» ABOUT THIS EXERCISE
Find the word "bare" in the data below and copy each line that holds it.

» INPUT RECORDS
BEGIN
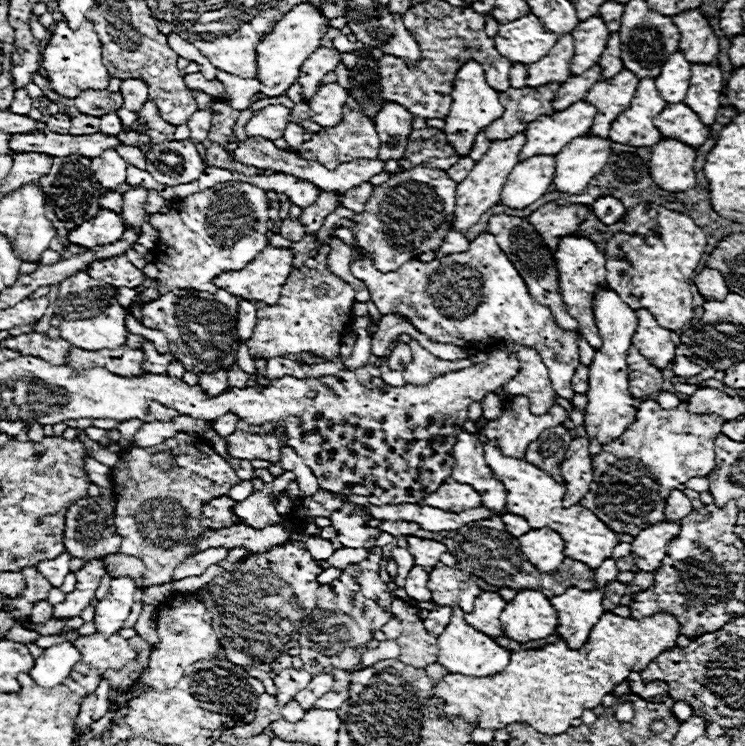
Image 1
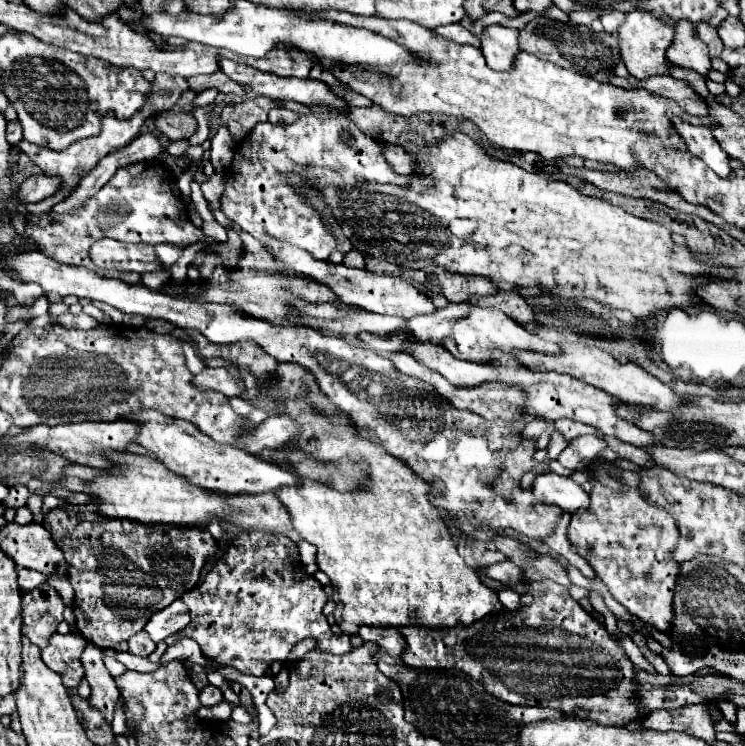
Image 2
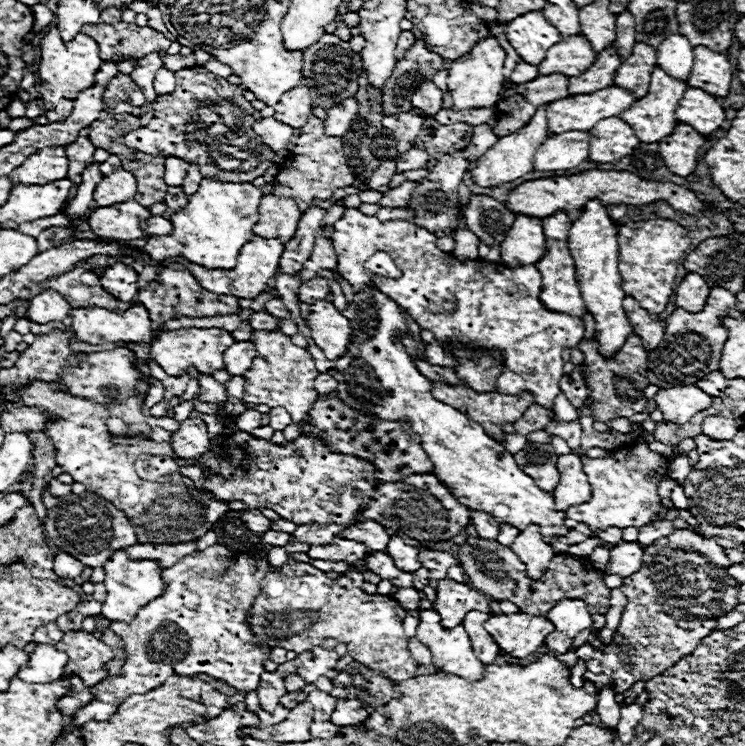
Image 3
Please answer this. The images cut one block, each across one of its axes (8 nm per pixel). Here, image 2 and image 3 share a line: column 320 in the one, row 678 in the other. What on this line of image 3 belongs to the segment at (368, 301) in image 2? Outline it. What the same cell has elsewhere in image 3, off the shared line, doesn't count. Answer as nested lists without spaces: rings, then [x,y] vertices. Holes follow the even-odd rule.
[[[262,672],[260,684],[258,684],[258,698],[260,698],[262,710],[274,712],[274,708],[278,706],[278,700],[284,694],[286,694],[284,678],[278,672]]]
END
BEGIN
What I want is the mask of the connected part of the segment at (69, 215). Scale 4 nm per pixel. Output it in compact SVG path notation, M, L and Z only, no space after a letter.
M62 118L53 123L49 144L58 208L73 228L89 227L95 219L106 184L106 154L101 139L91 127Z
END
BEGIN
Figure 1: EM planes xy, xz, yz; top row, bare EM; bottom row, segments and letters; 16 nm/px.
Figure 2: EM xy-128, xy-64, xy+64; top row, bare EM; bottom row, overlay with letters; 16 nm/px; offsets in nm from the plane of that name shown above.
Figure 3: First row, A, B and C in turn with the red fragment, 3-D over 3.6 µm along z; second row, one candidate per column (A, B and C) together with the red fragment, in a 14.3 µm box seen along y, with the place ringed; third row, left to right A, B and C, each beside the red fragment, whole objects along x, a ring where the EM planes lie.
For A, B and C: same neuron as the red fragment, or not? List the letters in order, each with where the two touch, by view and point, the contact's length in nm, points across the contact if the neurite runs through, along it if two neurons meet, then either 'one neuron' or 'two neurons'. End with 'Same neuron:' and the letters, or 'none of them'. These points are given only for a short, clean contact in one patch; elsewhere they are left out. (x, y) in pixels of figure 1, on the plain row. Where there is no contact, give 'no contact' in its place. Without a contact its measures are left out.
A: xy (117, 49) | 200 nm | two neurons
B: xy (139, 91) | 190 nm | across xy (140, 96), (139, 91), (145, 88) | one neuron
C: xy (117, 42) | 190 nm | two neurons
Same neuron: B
END
» SOLVED PROBLEM
Figure 1: EM planes xy, xz, yz; top row, bare EM; bottom row, segments and letters; 16 nm/px.
Figure 2: EM xy-128, xy-64, xy+64; top row, bare EM; bottom row, overlay with letters; 16 nm/px; offsets in nm from the plane of that name shown above.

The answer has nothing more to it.